MizB glared, but she did unpack the basket. “You need to be in school.”

“It didn’t take.” Jo couldn’t read. Kids caught on. Her awkward attempts to make friends had turned into scrapping, a pastime she preferred to do outside of a structured environment.

Jo had Thaddie; nothing else mattered.

In a kiddie bowl, MizB mixed pieces of chicken with mashed potatoes. Thaddie grew still, eyes locked on the grub. His stomach growled; Jo’s chin jutted. Mental note: Steal more gas station chow between baskets.

Wait . . . When they left for the Keys, there’d be no more baskets.

He was clambering for the high chair before the woman had even sprinkled cornbread crumbles on top of the chicken mash. She wouldn’t hand it over till he’d accepted a kiddie spoon from her.

“Like we taught you, Thaddeus.”

“We?” Jo snorted. “Two hands, ten fingers. What’s he need a spoon for?”

Once Thaddie was shoveling food into his piehole, MizB started back up again. “Mr. B. and I lie awake at night worrying about you two out here.” She and her hubby lived in the burbs. Ginormous yard. The woman had shown Jo on a map, then withheld barbecue until Jo could recite the address.

If MizB knew a fraction of what went on in these streets . . .

But Jo saw all.

The local gang lord was the worst. The street people called him the Wall because of his steroidal build, but also because he liked to screw his prostitutes from behind; in other words, your back was always up against him. Jo nicknamed him Wally.

He hung with a pair of brothers named TJ and JT. Because cleverness. The hookers named the older brother Knuckle behind his back since his dick was the length of a finger from knuckle to knuckle. The younger brother didn’t even merit a body-part nickname. The fourth crony was called Nobody. In other words: “Who did it?” “Nobody.”
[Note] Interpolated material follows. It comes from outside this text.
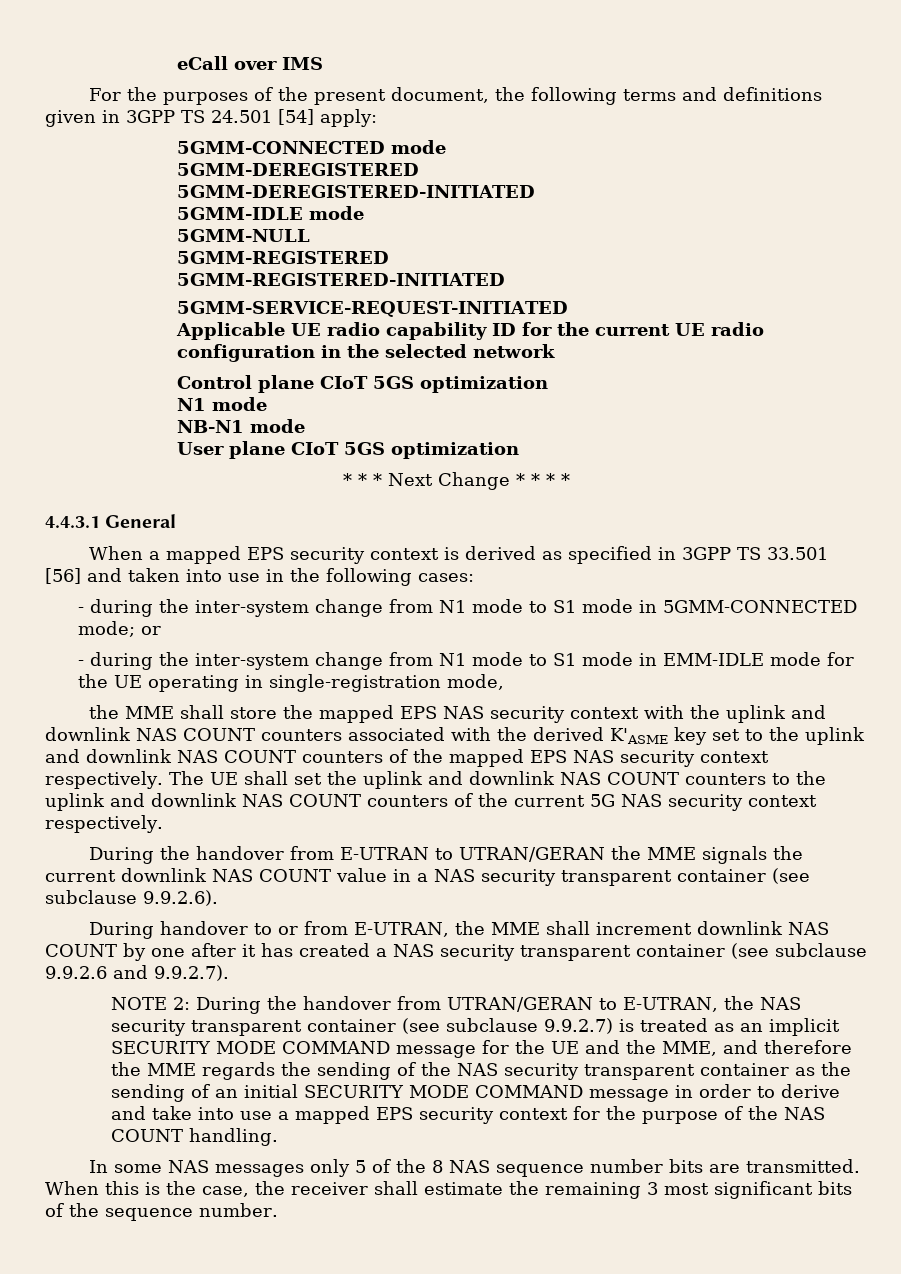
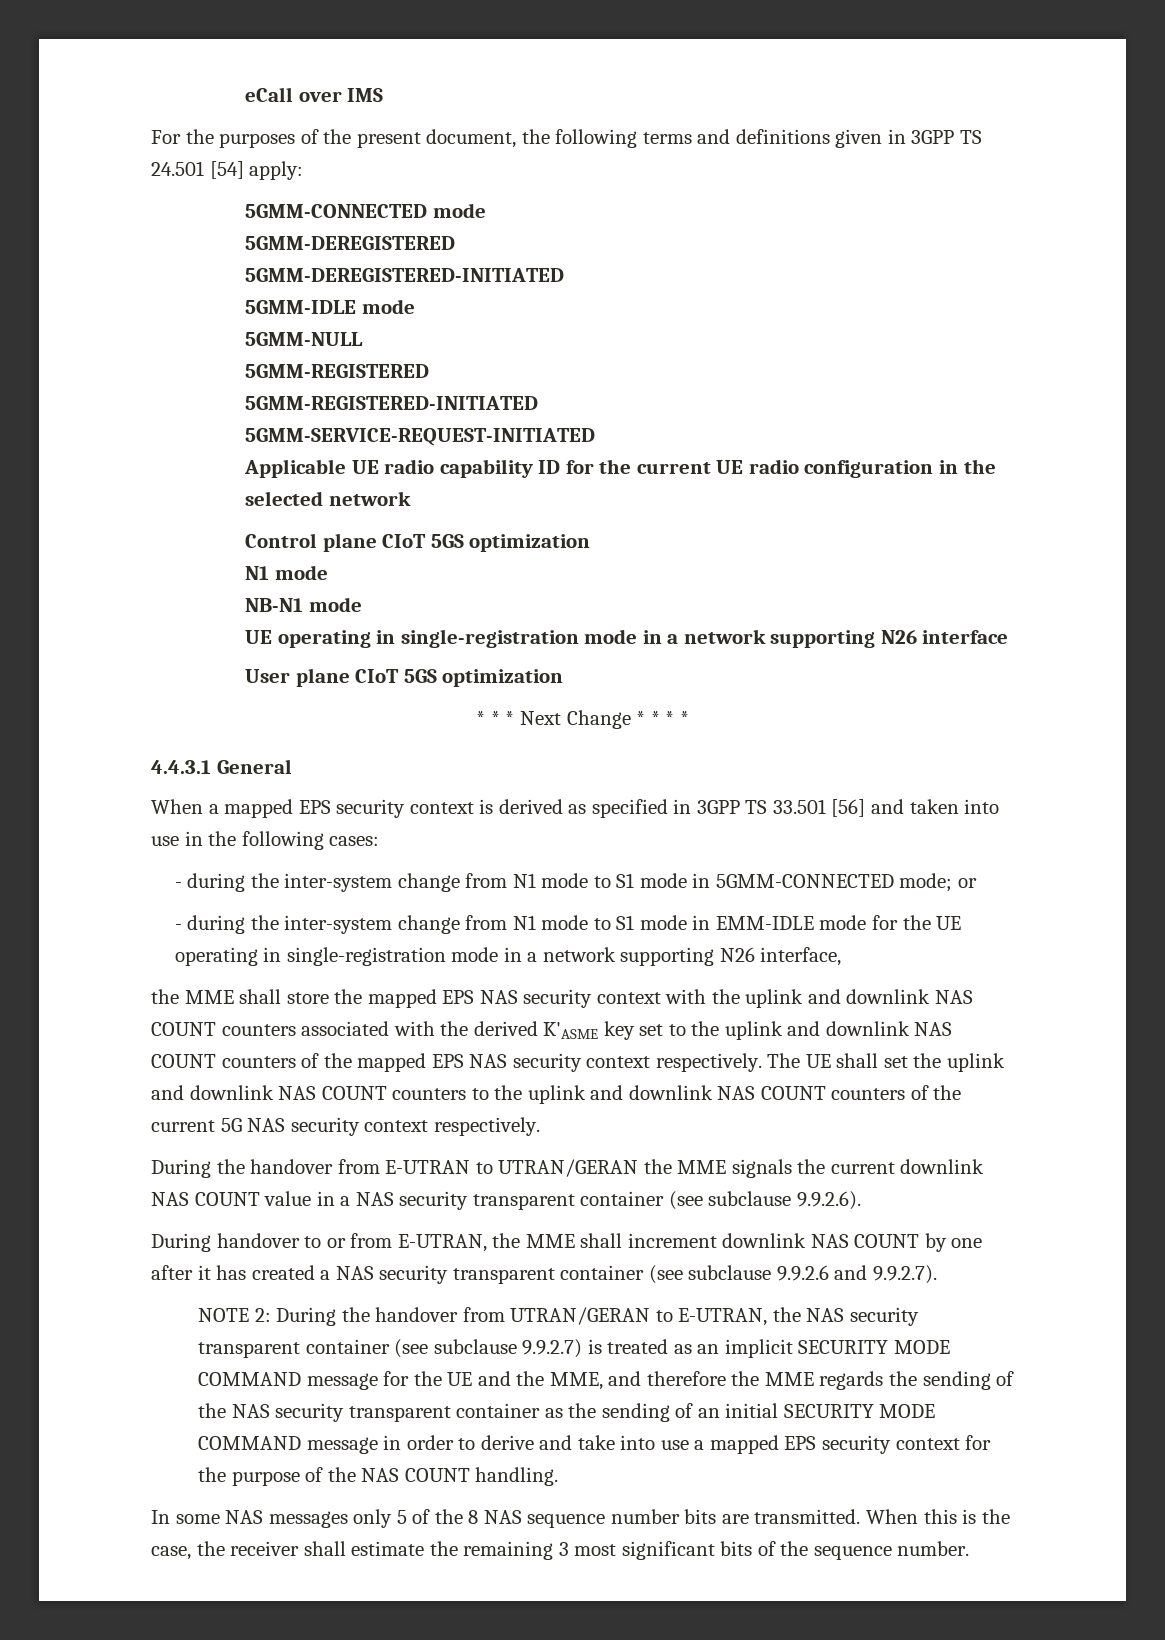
(305, 426) none -> [245,629,1009,648] // UE operating in single-registration mode in a network supporting N26 interface
[446,674,504,690] mode, -> [451,947,842,966] mode in a network supporting N26 interface,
Girls went into Wally’s crib one way, and after screams sounded, they stumbled out different. Whatever those four were doing in that house took the fight out of girls. Which was unforgivable.

Jo worshipped fighting. She dreamed about being a comic-book superheroine—just so she’d have an excuse to mess people up. With no superpowers on the horizon, she’d launched a one-girl guerrilla war, kicking the ant mound and running.

She’d started out small. Stick of butter underneath the door handle of Wally’s car. A little breaking and entering to slather his toilet seat with superglue. Then sand in the Monte Carlo’s gas tank.

She could stomach the risks, but she had a kid to think about. So why couldn’t she stop herself? It was as if some instinct was forcing her to target prey, stalk it, then hurt it.

She’d struck a much bigger blow last night, putting a stop to Wally’s revolving door of bad. She grinned.

When a car rumbled down a nearby side street, her grin faded. Waaaay too hot. She could feel the dragon’s breath.

“Come stay with us, Josephine. Just try it out,” MizB said. “There are only so many times I can watch you leave here before I do something.”

Jo went motionless. She gave the woman the same scary stare she’d given that dickwad foster dad, the look that got him to yank his hand away and back off. “You report us, and I’ll bust Thaddie out just like I always do, and I’ll take him so far away you’ll never see him again. We clear?” You’re already gonna do that, Jo.

How would MizB react? It’d probably break her. Which Jo didn’t care about. At all. Jo’s job was looking out for number one.

“I have no doubt. That’s why I stop my fingers from dialing Child Protective Services every day.”

“I am his mom,” Jo said, even as Thaddie shoveled the woman’s grub into his mouth.